7. An acoustical system as claimed in claim 1, wherein said rear panel wall comprises a printed circuit board for mounting of electronic circuitry.

8. An acoustical system as claimed in claim 3, further comprising a rear cover plate which is secured to the end of the housing opposite from said baffle member.

9. An acoustical system for generating loud sound levels over a wide audio frequency range comprising:

a generally cylindrically-shaped cavity formed of a wall member and having front and back ends;

a baffle member being disposed to close the front end of said cavity;

a housing including a side wall and being disposed coaxially and surrounds said cavity at a spaced apart distance forming a gap therebetween;

said housing having a recess formed in front of said baffle member;

a rear wall panel being disposed to close the back end of said cavity;

a crystal/diaphragm driver assembly being formed of a piezoelectric crystal of a generally circular configuration and a generally conically-shaped diaphragm whose apex is fixedly attached to said crystal, said driver assembly converting electrical signals applied thereto into acoustical signals;

a removable protective grille being disposed within the recess of said housing to prevent damage to the crystal/diaphragm driver assembly due to entry of foreign materials and the like into the cavity;

means for mounting said crystal at a first predetermined desired distance from said rear wall panel to form a rear Helmholtz loading chamber therebetween;

said means for mounting said crystal including a plurality of tabs formed on the edge of said crystal at equally spaced apart distances and a plurality of support posts extending from the back side of said baffle member and terminating in mounting pins, said tabs having openings at their free ends for receiving said mounting pins so as to locate said crystal at the first predetermined distance from said rear wall panel; and

said baffle member being spaced at a second predetermined desired distance from said crystal so as to form a front, outer enclosing chamber.

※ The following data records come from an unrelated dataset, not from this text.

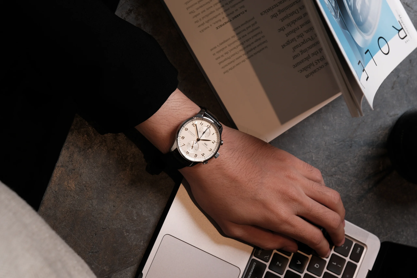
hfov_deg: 24.2
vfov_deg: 16.3
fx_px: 973
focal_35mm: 84
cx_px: 208
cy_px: 139
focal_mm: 56
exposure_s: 1/100
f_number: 5.6
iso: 320
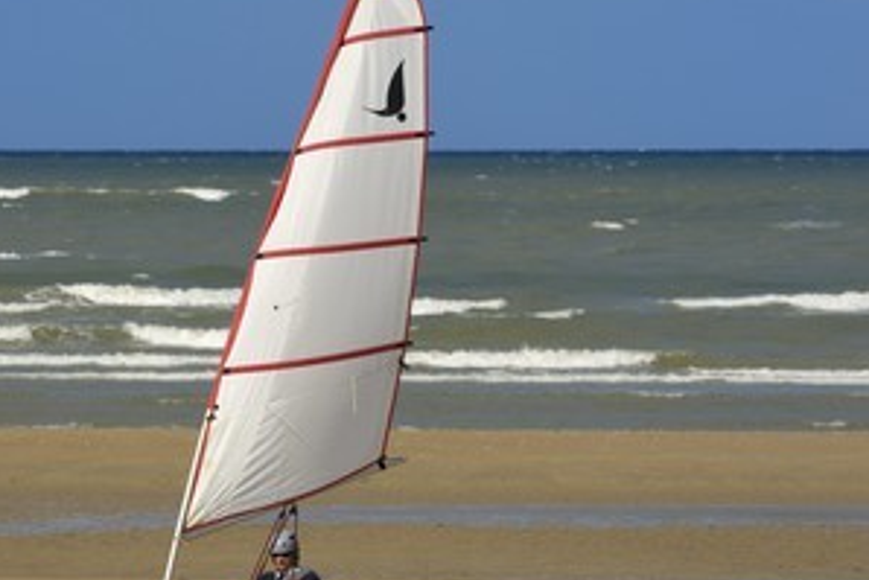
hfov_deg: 4.9
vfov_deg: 3.3
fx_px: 10215
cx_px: 273
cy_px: 318
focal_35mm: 423
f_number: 6
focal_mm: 200
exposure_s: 1/640
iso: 100
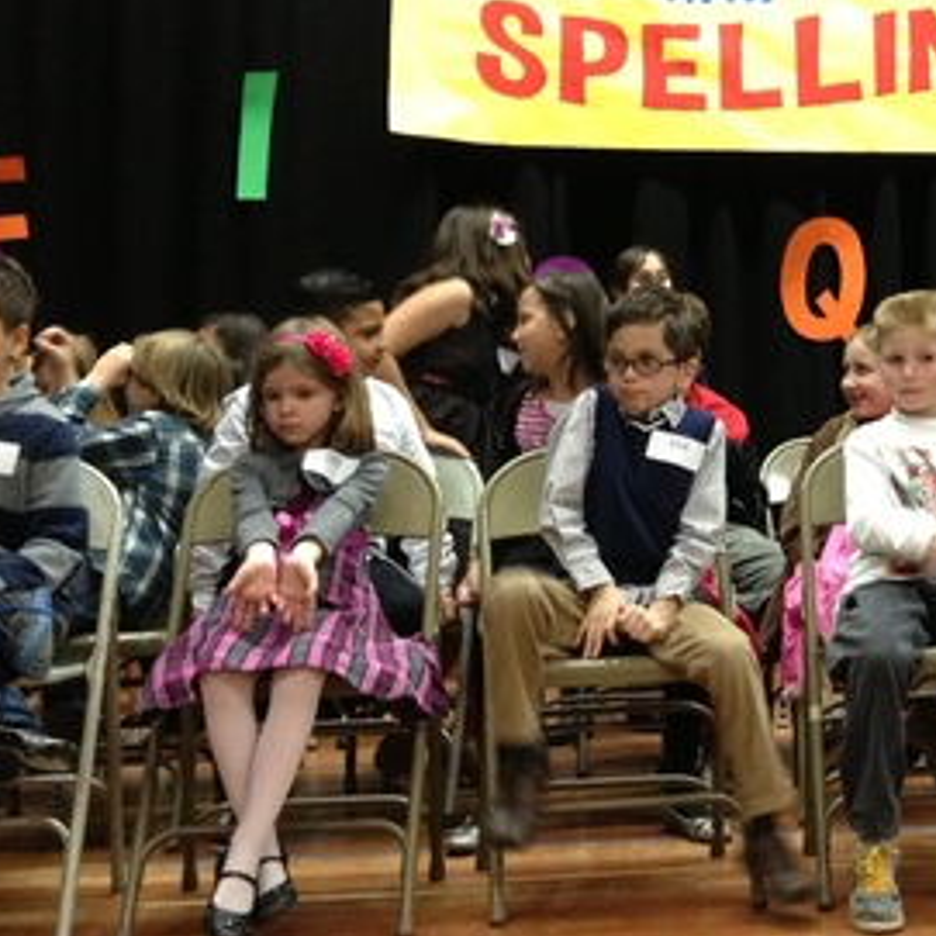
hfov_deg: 22.7
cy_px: 245
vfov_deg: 23.5
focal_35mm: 73
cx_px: 936
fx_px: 2233
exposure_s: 1/20
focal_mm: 4.28
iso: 250
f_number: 2.4
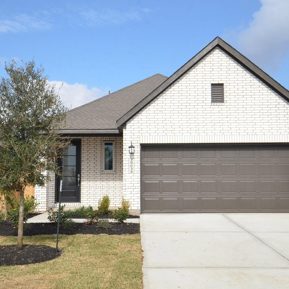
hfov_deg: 36.0
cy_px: 145
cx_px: 153
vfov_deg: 36.1
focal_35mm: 47
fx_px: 444
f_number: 10
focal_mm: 24
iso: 320
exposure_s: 1/400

10. An acoustical system as claimed in claim 9, wherein said rear Helmholtz loading chamber is tunable by adjusting the first distance between the crystal and the rear wall panel.

11. An acoustical system as claimed in claim 10, wherein said front, outer enclosing chamber is tunable by adjusting the second distance between the baffle member and the crystal.

12. An acoustical system as claimed in claim 11, wherein said rear chamber is tuned to the fundamental resonant frequency of the driver assembly and said front chamber is tuned to be slightly above the fundamental resonant frequency so as to produce a frequency response having a wider bandwidth.

13. An acoustical system as claimed in claim 9, wherein said rear panel wall comprises a printed circuit board for mounting of electronic circuitry.

14. An acoustical system as claimed in claim 9, further comprising a rear cover plate which is secured to the end of the housing opposite from said baffle member.